### Selected passage
<<<<

Much to my chagrin, I missed the opening minutes of director Victor Pappas's Mary Stuart in the traffic snarl surrounding President Obama's visit. No matter—I'm happy to report that should such a fate befall you, you'll find plenty to love even without the opening lines.

Sit as close as possible; performed in the round on the sparest of sets, Mary Stuart's magic lies almost entirely in the energy between each of the two leads and everyone else in their path. Their blistering stares—from hypnotic to lustful to raging—are ones you'll want to feel.

The story is more than 400 years old, and the play half that. England's Queen Elizabeth I (Suzanne Bouchard) must choose whether or not to execute her cousin Mary Stuart, Queen of Scotland (Anne Allgood), over treasonous rumblings that could cost Elizabeth her crown—or her head.

It's plain to see why Allgood and Bouchard, who've been local theater powerhouses for years, were the ones to set the project in motion. Allgood saw Mary Stuart in New York, loved it, got the script, ran up to Bouchard in the lobby at the Seattle Repertory Theatre, and begged her to read it. The two approached Pappas and asked him to pitch the project to ACT. The new translation feels both centuries old and eminently understandable. It has fabulous, shouted curses about "pissing on England" and how the throne has been "desecrated by a bastard," but its simpler language is even more cutting. As Elizabeth commands with utmost venom: "She dies. He sees her die. Then he dies."

>>>>

### Direction 1
How would you translate this sentence from the review of the Mary Stuart production into Spanish: "The story is more than 400 years old, and the play half that."
### Direction 2
Can you extract the part of the Mary Stuart review starting with "Much to my chagrin, I" and going on through "want to feel."?
### Direction 3
Extend the review of the Mary Stuart production past its final sentence.

### Provided material
<<<<

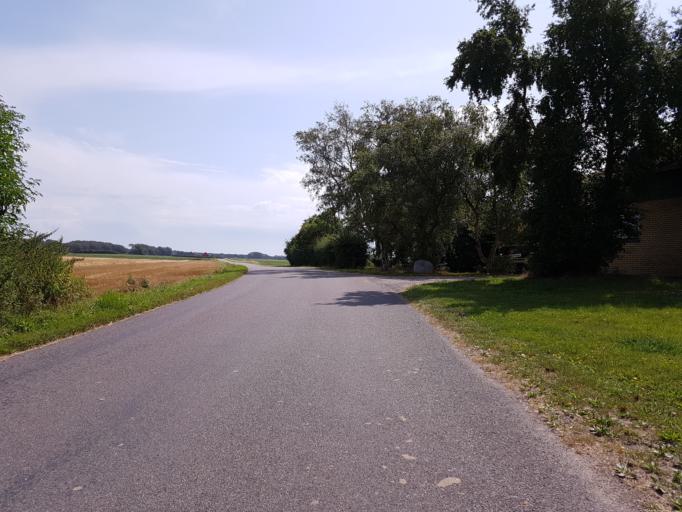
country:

>>>>

### Written answer 1
La historia tiene más de 400 años, y la obra, la mitad.

### Written answer 2
Much to my chagrin, I missed the opening minutes of director Victor Pappas's Mary Stuart in the traffic snarl surrounding President Obama's visit. No matter—I'm happy to report that should such a fate befall you, you'll find plenty to love even without the opening lines.

Sit as close as possible; performed in the round on the sparest of sets, Mary Stuart's magic lies almost entirely in the energy between each of the two leads and everyone else in their path. Their blistering stares—from hypnotic to lustful to raging—are ones you'll want to feel.

### Written answer 3
Such central and power-wielding female characters are exceedingly rare, and the actors do these fierce women justice. Both queens execute tight emotional pirouettes: Elizabeth from seduction to condemnation, Mary from pleading to cursing. Like any good story of Tudor England, it is impossible to read anyone's true motivations at any point. The double-, triple-, and quadruple-crossing by the queens and their underlings elicited one gasp after another from the audience.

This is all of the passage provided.